The Automobile Association (AA) and Royal Automobile Club (RAC) began their networks of boxes in 1912-13, when their strategically positioned patrolmen were provided with wooden sentry boxes to protect them from the weather. The AA quickly began installing telephones to provide a link back to headquarters and also to allow for members' messages to be passed on. The RAC followed suit in 1919 and soon both organisations were erecting boxes along main routes, principally for the benefit of passing members. There was no coinbox, as such. Local calls were free. An honesty box was provided for trunk-call fees.

→ **Activity list**
**a.** Condense the paragraph beginning "The Automobile Association (AA) and Royal Automobile Club (RAC)" in the passage on AA and RAC roadside boxes into a short bulleted list of its main facts.
**b.** Extend the passage on AA and RAC roadside boxes with a few more sentences that follow on from its final line.

→ **The data**
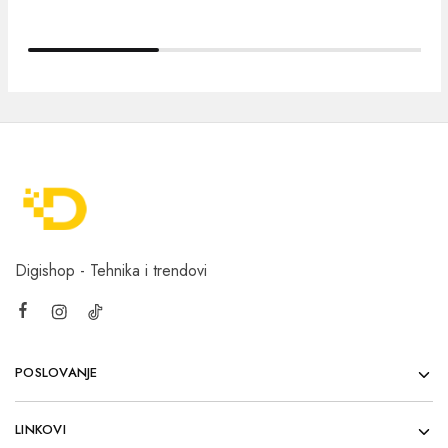
Digishop - Tehnika i trendovi
POSLOVANJE
LINKOVI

→ **Answer list**
**a.**
- The AA and RAC began their networks of boxes in 1912–13, giving their patrolmen wooden sentry boxes for shelter from the weather.
- The AA soon added telephones to link patrolmen to headquarters and to pass on members' messages.
- The RAC did the same in 1919.
- Both groups then built boxes along main routes, mainly for passing members.
- There was no coinbox: local calls were free, and an honesty box collected trunk-call fees.

**b.**
The first boxes were simple wooden structures, although later models were rather more ornate. The AA's 'Super Tele-phone Boxes' installed in the late 1920s were 6 feet (1.8 metres) square and almost 13 feet (4.0 metres) high, with a further 10 foot (3.0 metre) long illuminated signpost pole on top! By the mid 1940s the two networks totalled over a thousand sites and, from 1947, members were able to use both systems. The move to pedestal-style call points began in the early 1960s, with trials of directly linked emergency telephones, such as had been installed on the new Ml motorway. Standard pedestal units, using fibreglass and steel, were introduced in 1968 and these and their successors now form the bulk of the networks. Forty or so of the older boxes still remain, mostly dating from the 1950s and almost all of them A A boxes.

Motorway emergency call points have never been anything other than pedestal booths. The first were housed in extremely primitive rectangular boxes designed by the Ministry of Transport. The unit in use in 1994, although still more functional than attractive, is a vast improvement.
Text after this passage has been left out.